In recent months, a growing list of high-profile businesses have faced a backlash for using these tactics to enforce unfavourable changes to their employees’ contracts. The latest business to become embroiled in the controversy is Argos, which is accused of using the practice to enforce changes such as a reduction in annual leave and a requirement for employees to increase their pension contributions.

As employees risk unemployment if they refuse to agree to the new terms, the practice of dismissing and re-hiring can create a significant power imbalance between employers and employees during contract amendment negotiations. This can often result in employees being placed under undue pressure to accept less favourable terms.

What are the potential legal repercussions?

Whilst the practice of dismissing and rehiring employees has not been outlawed, employers should be mindful that making changes to employment contracts can be a complex legal matter which can leave them vulnerable to claims in the Employment Tribunal.

In particular, there is a risk that employees may bring a claim for unfair dismissal if they are dismissed or if they feel forced to resign rather than accept the new terms. There will also be cause for a wrongful dismissal claim if an employer, when dismissing and offering re-engagement, fails to give an employee the correct amount of notice.
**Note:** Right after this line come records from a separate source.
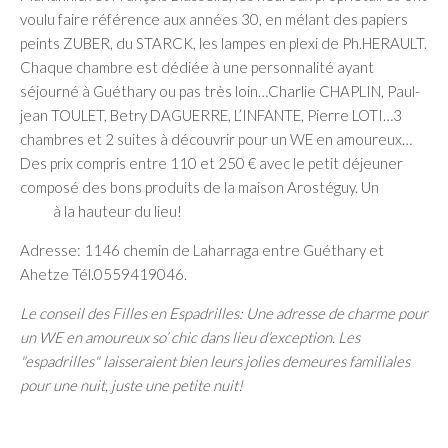
voulu faire référence aux années 30, en mélant des papiers
peints ZUBER, du STARCK, les lampes en plexi de Ph.HERAULT.
Chaque chambre est dédiée à une personnalité ayant
séjourné à Guéthary ou pas très loin…Charlie CHAPLIN, Paul-
jean TOULET, Betry DAGUERRE, L’INFANTE, Pierre LOTI…3
chambres et 2 suites à découvrir pour un WE en amoureux…
Des prix compris entre 110 et 250 € avec le petit déjeuner
composé des bons produits de la maison Arostéguy. Un
site
web
à la hauteur du lieu!
Adresse: 1146 chemin de Laharraga entre Guéthary et
Ahetze Tél.0559419046.
Le conseil des Filles en Espadrilles: Une adresse de charme pour
un WE en amoureux so’ chic dans lieu d’exception. Les
"espadrilles" laisseraient bien leurs jolies demeures familiales
pour une nuit, juste une petite nuit!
In addition to this, if 20 or more employees are being dismissed and rehired, an employer can face legal action if it does not hold a ‘collective consultation' process with any recognised trade unions or employee representatives.
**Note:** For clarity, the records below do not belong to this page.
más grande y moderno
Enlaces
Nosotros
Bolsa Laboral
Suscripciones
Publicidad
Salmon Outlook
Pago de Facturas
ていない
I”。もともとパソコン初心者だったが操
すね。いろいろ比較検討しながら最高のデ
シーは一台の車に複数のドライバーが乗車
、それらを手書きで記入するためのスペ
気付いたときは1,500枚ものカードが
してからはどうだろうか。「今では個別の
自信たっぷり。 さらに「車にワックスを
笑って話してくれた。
How should an employer approach dismissing and rehiring employees?

Ultimately, it is sometimes necessary for businesses to take steps to change the terms of employment for commercial reasons.

However, before dismissing and rehiring employees, an employer should:

  1. Ensure there is a justifiable business rationale for making changes to employment contracts.
  2. Consider whether there are any alternative ways to cut costs e.g., voluntary redundancies, recruitment freezes or offering sabbaticals.
  3. Obtain legal advice on the potential legal ramifications of dismissing and rehiring employees.
  4. Communicate and consult with the employee to ensure that they have made every effort to reach an agreement before taking steps to dismiss them.
  5. Follow a fair dismissal procedure, including offering the right of appeal.
  6. Give the employee the correct amount of notice of dismissal, even if offering them immediate re-engagement.